| EXCERPTED PASSAGE |
━━━━━━━━━━━━━━━━━━━━━━━━━━━━━━

Phil Vandersea

No. 37, 38, 83, 46
- Positions: Linebacker, defensive end

Personal information
- Born: February 25, 1943 (age 83) Whitinsville, Massachusetts, U.S.
- Listed height: 6 ft 3 in (1.91 m)
- Listed weight: 245 lb (111 kg)

Career information
- High school: Northbridge (Whitinsville)
- College: Massachusetts (1962–1965)
- NFL draft: 1965 (16th round, 220th overall pick)
- AFL draft: 1965 (Red Shirt 9th round, 66th overall pick)

Career history
- Green Bay Packers (1966); New Orleans Saints (1967); Green Bay Packers (1968–1969); Montreal Alouettes (1972);

Awards and highlights
- Super Bowl champion (1966); NFL champion (1966);

Career NFL statistics
- Return yards: 71
- Stats at Pro Football Reference

= Phil Vandersea =

American football player (born 1943)

Phillip John Vandersea (born February 25, 1943) is an American former professional football player.

━━━━━━━━━━━━━━━━━━━━━━━━━━━━━━

| DATA UNDER STUDY |
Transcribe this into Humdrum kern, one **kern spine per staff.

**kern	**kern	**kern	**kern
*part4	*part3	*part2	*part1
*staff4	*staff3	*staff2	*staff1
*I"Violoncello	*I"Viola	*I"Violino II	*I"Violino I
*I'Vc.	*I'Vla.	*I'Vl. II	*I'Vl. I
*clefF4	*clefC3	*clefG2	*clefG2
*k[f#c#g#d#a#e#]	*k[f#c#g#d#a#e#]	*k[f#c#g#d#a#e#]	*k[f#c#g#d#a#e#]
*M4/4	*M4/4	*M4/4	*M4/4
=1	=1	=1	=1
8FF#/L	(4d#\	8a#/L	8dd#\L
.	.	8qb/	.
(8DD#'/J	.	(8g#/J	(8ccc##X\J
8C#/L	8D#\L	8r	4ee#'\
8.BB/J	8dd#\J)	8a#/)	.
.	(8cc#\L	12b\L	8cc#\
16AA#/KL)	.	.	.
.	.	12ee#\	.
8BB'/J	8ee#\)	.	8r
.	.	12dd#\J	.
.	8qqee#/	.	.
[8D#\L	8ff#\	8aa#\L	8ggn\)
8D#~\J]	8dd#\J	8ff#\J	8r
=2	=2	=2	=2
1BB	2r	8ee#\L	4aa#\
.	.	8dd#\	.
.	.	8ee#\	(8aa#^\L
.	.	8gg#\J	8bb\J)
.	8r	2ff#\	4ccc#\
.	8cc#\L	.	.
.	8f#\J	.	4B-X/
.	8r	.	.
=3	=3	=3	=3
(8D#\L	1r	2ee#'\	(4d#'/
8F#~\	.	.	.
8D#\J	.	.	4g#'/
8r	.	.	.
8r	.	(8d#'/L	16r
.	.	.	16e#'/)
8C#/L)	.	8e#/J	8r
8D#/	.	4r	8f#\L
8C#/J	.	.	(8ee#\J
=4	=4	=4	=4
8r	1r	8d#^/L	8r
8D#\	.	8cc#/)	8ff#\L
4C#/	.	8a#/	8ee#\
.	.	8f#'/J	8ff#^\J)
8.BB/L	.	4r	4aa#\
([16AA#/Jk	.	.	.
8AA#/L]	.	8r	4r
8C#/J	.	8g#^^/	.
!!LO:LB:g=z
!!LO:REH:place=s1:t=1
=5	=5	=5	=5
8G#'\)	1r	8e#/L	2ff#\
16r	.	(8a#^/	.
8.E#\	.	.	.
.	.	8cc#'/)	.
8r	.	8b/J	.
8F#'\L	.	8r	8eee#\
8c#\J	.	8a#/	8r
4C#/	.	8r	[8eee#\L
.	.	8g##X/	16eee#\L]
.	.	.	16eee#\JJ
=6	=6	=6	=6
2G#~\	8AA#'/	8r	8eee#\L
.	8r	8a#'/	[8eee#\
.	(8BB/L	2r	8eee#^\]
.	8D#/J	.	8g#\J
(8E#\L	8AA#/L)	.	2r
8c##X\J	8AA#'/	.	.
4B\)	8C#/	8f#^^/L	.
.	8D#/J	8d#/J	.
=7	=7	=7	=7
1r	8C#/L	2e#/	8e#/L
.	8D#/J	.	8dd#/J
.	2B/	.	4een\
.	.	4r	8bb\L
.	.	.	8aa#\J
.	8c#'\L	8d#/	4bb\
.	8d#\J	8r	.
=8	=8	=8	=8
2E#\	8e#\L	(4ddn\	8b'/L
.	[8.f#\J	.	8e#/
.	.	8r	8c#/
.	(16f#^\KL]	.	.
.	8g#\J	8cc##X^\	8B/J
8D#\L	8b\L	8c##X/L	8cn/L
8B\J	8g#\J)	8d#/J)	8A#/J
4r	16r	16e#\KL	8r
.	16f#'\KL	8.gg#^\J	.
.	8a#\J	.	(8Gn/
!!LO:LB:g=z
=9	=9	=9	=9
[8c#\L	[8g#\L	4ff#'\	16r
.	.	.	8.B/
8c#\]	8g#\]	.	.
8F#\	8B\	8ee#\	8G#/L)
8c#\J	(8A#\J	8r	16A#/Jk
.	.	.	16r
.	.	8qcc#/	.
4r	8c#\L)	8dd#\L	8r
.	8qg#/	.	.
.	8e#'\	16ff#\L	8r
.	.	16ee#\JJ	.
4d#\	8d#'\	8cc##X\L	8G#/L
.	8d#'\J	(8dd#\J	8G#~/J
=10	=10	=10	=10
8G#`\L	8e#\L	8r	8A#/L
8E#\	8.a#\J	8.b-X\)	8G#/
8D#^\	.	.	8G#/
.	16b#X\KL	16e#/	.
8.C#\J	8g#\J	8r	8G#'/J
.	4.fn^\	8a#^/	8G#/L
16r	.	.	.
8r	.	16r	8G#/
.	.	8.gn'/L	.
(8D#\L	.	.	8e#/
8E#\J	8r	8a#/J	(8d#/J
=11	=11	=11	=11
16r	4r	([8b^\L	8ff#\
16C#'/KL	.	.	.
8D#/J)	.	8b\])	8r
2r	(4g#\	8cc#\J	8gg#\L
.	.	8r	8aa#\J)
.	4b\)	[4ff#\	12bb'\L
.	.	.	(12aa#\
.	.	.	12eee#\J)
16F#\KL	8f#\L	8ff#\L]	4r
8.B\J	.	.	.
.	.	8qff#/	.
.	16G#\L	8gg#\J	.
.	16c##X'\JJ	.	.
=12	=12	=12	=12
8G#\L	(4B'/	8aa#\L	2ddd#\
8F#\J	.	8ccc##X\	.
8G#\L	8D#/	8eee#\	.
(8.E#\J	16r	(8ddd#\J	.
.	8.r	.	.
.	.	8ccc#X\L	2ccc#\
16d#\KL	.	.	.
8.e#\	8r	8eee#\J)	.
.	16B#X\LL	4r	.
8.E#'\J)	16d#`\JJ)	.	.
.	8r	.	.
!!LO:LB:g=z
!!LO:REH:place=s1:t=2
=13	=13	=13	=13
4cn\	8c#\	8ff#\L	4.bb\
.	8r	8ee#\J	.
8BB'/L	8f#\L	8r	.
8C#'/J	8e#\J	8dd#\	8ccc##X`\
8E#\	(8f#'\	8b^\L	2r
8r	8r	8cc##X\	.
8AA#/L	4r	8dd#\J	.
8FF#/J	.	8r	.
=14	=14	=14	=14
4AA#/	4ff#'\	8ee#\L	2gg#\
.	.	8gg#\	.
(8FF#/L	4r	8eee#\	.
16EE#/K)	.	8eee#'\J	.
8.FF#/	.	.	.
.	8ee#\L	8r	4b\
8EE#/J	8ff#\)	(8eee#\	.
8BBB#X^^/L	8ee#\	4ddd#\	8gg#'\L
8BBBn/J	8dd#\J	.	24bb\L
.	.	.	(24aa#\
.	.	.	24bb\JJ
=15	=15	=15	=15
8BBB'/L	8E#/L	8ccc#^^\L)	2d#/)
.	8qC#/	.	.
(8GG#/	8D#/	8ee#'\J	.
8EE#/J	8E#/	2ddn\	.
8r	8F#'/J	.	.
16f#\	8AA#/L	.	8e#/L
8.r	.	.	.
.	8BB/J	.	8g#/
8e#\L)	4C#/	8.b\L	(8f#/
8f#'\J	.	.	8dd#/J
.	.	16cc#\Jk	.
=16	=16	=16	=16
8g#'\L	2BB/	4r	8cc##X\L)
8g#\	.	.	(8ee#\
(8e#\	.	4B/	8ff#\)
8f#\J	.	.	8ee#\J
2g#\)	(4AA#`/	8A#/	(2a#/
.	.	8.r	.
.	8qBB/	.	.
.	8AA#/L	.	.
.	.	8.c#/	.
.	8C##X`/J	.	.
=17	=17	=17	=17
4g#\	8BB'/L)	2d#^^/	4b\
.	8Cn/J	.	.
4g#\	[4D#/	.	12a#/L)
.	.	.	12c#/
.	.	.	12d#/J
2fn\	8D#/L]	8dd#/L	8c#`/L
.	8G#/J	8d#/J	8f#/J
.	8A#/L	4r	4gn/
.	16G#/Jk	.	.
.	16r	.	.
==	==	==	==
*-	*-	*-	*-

━━━━━━━━━━━━━━━━━━━━━━━━━━━━━━

| PROBLEM A |
Translate this sentence from the Phil Vandersea profile into Spanish: "Phillip John Vandersea (born February 25, 1943) is an American former professional football player."
| PROBLEM B |
Answer these questions using the Phil Vandersea profile:
(i) Which high school did he attend?
(ii) In which round of the 1965 NFL draft was he picked?
(iii) Which team did he play for in 1972?
| PROBLEM C |
Write a continuation of the Phil Vandersea profile, starting after its last sentence.
The items are separate material, apart from the Phil Vandersea profile.

| ANSWER BOX A |
Phillip John Vandersea (nacido el 25 de febrero de 1943) es un exjugador estadounidense de fútbol americano profesional.

| ANSWER BOX B |
(i) Northbridge (Whitinsville)
(ii) The 16th round (220th overall pick)
(iii) The Montreal Alouettes

| ANSWER BOX C |
He was born in Whitinsville, Massachusetts. After graduating from high school in Northbridge, Massachusetts, Vandersea played football for the University of Massachusetts Amherst, weighing in at 245 pounds and standing 6'3" tall. He played linebacker and defensive end.

Vandersea was selected by the Green Bay Packers in the 16th round (220th overall) of the 1965 NFL draft and played for the 1965 NFL champion Packers in 1966, and also the 1968 and 1969 seasons. While playing for the Packers, he wore jersey number 37. Vandersea spent the 1967 season with the New Orleans Saints. He played in 46 career games in the NFL.